Selected excerpt:
+ + +
Information Age: News, analysis & insight for IT & business leaders

Trouble at the top?

28 June 2011  

There is trouble brewing at the upper echelons of the IT industry, with many of its largest suppliers apparently bracing for tough times

Hewlett-Packard, the largest IT vendor in the world, reported a decidedly underwhelming set of financial results in May 2011.

For the three months ending 30 April 2011, the company's revenues totalled $31.6 billion, a year-on-year increase of just 3%. By way of comparison, the IT industry as a whole is growing at around 10%.

The company’s overall performance was blighted by a 5% drop in sales for its PC and laptop division, down to $9.4 billion. This drop reflected a 23% plunge in consumer device sales. The IT services division was sluggish, meanwhile, growing by just 2% to $9 billion.

Profit growth was similarly underwhelming, with net earnings rising just 5% to $2.3 billion. HP’s saving grace was its server, storage and network division, in which revenues rose 15% to $5.6 billion.

The perception that HP is a company not currently in charge of its own destiny was heightened by the fact that it reported its financial results earlier than expected, after a revealing internal memo from CEO Leo Apotheker to HP executives was leaked to the press.

In the memo, Apotheker warned his colleagues that the company faced “another tough quarter” in the coming three months. He instructed them to “watch every penny and minimise all hiring”, and asserted that the company’s current level of staffing was “unaffordable given the pressures on our business”.

Not long after, it emerged that HP is hoping to move 200 UK jobs, under a contract with the Department for Work and Pensions, to India.
+ + +
Records for processing:
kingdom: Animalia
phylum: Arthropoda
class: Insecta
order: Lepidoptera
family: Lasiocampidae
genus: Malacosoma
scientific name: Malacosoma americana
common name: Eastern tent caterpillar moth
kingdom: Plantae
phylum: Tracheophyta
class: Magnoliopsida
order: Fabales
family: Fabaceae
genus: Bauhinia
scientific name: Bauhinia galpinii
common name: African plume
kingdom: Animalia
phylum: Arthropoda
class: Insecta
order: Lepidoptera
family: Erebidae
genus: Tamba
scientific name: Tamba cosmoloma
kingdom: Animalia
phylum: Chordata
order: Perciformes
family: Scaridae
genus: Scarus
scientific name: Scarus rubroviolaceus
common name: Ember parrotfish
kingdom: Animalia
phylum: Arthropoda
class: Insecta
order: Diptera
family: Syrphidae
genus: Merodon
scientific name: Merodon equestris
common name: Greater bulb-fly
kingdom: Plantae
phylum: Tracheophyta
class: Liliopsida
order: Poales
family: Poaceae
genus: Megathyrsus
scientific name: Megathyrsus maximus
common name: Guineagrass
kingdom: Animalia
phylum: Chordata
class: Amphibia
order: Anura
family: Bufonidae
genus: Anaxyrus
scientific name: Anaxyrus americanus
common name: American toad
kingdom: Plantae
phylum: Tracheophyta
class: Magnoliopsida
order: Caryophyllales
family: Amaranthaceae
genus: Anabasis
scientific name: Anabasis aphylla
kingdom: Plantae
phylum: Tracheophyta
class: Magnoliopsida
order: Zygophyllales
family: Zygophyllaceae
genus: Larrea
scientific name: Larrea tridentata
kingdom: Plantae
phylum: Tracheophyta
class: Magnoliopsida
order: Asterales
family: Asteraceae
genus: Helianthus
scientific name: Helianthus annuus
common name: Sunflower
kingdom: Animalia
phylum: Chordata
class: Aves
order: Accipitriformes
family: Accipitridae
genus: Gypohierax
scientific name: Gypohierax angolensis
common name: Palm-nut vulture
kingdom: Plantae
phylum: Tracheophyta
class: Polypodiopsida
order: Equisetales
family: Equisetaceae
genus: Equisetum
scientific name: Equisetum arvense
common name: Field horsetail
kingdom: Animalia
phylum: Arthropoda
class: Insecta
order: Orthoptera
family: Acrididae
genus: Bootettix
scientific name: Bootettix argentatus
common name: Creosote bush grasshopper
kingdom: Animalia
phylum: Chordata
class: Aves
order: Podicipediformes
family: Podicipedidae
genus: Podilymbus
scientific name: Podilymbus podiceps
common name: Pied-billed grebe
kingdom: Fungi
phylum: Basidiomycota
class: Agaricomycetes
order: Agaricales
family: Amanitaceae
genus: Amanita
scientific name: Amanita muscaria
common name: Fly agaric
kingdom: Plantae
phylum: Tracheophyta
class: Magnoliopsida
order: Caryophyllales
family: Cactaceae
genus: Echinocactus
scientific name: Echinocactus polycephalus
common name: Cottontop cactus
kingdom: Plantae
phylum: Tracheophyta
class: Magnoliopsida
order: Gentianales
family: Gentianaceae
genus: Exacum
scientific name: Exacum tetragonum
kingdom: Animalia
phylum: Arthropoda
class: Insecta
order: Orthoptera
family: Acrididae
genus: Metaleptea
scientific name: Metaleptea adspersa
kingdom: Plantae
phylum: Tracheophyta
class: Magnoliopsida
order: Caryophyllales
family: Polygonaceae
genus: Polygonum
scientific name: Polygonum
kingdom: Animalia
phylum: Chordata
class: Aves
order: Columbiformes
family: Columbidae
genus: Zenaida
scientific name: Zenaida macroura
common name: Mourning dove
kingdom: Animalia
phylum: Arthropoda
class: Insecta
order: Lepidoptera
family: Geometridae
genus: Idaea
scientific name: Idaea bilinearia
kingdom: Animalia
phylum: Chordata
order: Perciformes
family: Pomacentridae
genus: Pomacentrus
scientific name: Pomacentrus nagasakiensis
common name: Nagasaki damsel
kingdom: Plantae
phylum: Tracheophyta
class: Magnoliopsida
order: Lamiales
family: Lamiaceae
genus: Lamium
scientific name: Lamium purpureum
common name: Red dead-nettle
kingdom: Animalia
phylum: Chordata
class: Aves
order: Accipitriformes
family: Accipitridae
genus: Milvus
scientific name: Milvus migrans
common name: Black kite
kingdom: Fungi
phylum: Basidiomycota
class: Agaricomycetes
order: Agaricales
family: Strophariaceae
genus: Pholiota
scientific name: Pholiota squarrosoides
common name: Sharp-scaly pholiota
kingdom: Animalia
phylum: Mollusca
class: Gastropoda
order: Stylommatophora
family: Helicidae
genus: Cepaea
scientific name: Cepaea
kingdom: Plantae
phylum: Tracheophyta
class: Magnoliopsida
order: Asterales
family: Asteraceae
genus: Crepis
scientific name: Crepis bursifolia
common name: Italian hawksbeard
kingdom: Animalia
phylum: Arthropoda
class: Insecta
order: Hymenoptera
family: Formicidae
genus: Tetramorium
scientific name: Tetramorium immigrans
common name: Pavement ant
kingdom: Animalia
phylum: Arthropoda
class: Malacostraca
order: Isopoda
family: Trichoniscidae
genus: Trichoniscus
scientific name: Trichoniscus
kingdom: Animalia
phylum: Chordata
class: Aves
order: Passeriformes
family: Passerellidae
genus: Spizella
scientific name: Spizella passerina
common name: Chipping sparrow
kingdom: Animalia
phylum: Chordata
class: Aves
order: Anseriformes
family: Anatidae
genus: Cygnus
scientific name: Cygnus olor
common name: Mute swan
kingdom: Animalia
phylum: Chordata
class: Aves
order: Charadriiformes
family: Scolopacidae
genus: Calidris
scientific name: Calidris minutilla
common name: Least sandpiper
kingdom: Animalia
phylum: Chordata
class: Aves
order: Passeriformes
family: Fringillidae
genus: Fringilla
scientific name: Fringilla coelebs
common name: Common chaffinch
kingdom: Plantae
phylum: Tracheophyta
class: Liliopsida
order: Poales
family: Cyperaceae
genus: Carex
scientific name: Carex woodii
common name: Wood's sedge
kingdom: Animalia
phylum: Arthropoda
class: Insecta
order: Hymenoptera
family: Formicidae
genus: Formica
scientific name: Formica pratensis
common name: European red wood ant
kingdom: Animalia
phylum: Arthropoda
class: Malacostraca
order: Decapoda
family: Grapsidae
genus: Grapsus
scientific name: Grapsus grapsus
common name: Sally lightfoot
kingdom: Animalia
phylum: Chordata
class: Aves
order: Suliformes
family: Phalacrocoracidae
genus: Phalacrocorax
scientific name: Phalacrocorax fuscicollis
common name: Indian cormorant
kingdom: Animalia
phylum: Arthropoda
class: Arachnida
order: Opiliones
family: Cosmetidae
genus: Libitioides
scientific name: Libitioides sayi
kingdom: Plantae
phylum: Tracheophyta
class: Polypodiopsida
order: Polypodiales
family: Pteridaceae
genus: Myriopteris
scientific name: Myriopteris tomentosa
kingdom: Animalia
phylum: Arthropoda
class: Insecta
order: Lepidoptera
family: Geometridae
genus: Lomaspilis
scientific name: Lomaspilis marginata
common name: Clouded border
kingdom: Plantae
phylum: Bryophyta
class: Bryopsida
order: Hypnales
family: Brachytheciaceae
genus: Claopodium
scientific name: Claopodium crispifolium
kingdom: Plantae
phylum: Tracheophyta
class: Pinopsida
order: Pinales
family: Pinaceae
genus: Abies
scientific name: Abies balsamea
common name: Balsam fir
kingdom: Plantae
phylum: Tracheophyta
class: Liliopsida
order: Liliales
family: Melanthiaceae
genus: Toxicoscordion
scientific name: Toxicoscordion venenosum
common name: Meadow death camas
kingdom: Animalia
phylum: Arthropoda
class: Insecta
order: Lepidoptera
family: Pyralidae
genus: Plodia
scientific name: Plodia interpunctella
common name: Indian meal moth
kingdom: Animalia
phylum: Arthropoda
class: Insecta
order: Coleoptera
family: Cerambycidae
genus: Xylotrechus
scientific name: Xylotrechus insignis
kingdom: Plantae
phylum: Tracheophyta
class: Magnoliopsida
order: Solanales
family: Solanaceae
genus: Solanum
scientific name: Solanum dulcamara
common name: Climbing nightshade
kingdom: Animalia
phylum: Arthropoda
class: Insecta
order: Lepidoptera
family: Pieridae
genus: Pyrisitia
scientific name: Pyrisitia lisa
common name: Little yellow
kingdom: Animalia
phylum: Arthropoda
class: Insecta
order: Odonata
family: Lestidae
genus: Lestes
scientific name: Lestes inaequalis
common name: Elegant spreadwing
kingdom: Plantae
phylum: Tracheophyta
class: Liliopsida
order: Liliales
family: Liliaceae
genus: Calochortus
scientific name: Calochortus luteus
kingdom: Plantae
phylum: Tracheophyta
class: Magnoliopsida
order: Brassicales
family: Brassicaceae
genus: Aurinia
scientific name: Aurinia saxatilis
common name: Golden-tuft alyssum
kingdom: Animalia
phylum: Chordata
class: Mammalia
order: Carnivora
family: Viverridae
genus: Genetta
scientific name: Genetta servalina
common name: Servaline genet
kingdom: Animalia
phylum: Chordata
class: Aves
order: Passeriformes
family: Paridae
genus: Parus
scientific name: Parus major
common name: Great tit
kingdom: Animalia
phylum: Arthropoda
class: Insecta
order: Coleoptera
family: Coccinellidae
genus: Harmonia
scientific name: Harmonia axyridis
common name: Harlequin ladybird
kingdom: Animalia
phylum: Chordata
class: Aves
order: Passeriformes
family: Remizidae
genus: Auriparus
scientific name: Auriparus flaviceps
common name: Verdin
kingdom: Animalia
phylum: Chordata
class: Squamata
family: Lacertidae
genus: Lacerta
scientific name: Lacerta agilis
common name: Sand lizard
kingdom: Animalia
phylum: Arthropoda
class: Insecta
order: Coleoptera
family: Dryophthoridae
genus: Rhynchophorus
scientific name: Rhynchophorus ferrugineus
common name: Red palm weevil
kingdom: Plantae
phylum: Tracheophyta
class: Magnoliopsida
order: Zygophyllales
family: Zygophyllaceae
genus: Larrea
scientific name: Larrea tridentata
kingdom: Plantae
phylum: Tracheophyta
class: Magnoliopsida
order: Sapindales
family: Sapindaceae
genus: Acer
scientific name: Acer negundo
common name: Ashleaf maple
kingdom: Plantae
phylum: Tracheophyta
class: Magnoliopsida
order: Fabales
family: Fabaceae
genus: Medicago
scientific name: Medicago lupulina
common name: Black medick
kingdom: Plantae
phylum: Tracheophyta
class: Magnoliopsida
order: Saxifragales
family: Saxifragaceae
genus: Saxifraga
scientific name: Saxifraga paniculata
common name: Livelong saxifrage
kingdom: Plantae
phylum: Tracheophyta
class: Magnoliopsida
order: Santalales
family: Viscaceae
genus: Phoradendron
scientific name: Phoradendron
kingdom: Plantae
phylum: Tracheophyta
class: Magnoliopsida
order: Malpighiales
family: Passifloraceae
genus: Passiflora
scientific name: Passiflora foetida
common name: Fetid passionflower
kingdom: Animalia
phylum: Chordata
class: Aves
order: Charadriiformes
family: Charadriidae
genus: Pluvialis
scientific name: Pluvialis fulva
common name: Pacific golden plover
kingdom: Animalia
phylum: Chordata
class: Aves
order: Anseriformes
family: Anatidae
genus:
+ + +
Exercise requirements:
**a.** Rename "common name" as "vernacular name" in the records, starting at the first line and ending at the line that contains "scientific name: Scarus rubroviolaceus", and leave everything else in those lines unchanged.
**b.** Go on with the article about Hewlett-Packard's financial troubles from the point where it stops.
The records bear no relation to the text.

Answers below:
**a.**
kingdom: Animalia
phylum: Arthropoda
class: Insecta
order: Lepidoptera
family: Lasiocampidae
genus: Malacosoma
scientific name: Malacosoma americana
vernacular name: Eastern tent caterpillar moth
kingdom: Plantae
phylum: Tracheophyta
class: Magnoliopsida
order: Fabales
family: Fabaceae
genus: Bauhinia
scientific name: Bauhinia galpinii
vernacular name: African plume
kingdom: Animalia
phylum: Arthropoda
class: Insecta
order: Lepidoptera
family: Erebidae
genus: Tamba
scientific name: Tamba cosmoloma
kingdom: Animalia
phylum: Chordata
order: Perciformes
family: Scaridae
genus: Scarus
scientific name: Scarus rubroviolaceus

**b.**
Just weeks before Apotheker’s memo was leaked, a similar document from Cisco’s chief executive, John Chambers, made its way into the public domain.

In that memo, Chambers called time on a strategy of diversification that has seen the company move into markets as far removed from its original network equipment focus as consumer video cameras and TV set top boxes.

“We have disappointed our investors and we have confused our employees,” Chambers wrote. “Bottom line, we have lost some of the credibility that is foundational to Cisco’s success.” He told employees that Cisco would be renewing its focus on networking.

In May, Cisco reported revenue growth that, like that of HP, was well behind the pace of the industry. For the three months ending 30 April  2011, it grew revenues by just 5% year-on-year to $10.9 billion.

More troublingly for investors, the company's net income fell 17.6% to $1.8 billion.

Chambers, who during the recession came across as one of the industry’s more optimistic chief executives, was muted in his statements accompanying this latest announcement.

“This quarter played out as we expected,” he said. “We have acknowledged our challenges. We know what we have to do.”

Another big name to report sluggish performance in May was computer maker Dell. For the three months ending 29 April 2011, the company’s revenues grew by just 1% to $15 billion.

Again, the consumer business proved difficult for Dell – consumer revenues fell 7% year-on-year to $3 billion during the quarter. Sales of desktop PCs dropped 8% to $3.3 billion while the mobility division, which sells laptops, grew by just 3% to $4.8 billion.

But Dell has seen the collapse of its consumer and PC businesses coming for years, hence its diversification into IT services (thanks to its acquisition of Perot) and recent investments in new storage technology (Compellent, Ocarina and more).

If these strategies are having the desired effect, there was little evidence of it in Dell’s latest figures. Services revenues grew by just 5% to $2 billion, while storage revenues fell by 13% to $481 million.


Symantec bucks the trend

There were more positive signs in the most recent quarter for Symantec, the security and storage giant. After many quarters of low single-digit growth, the company managed a 9% sales uptick in the three months ending 1 April 2011 to $6.2 billion.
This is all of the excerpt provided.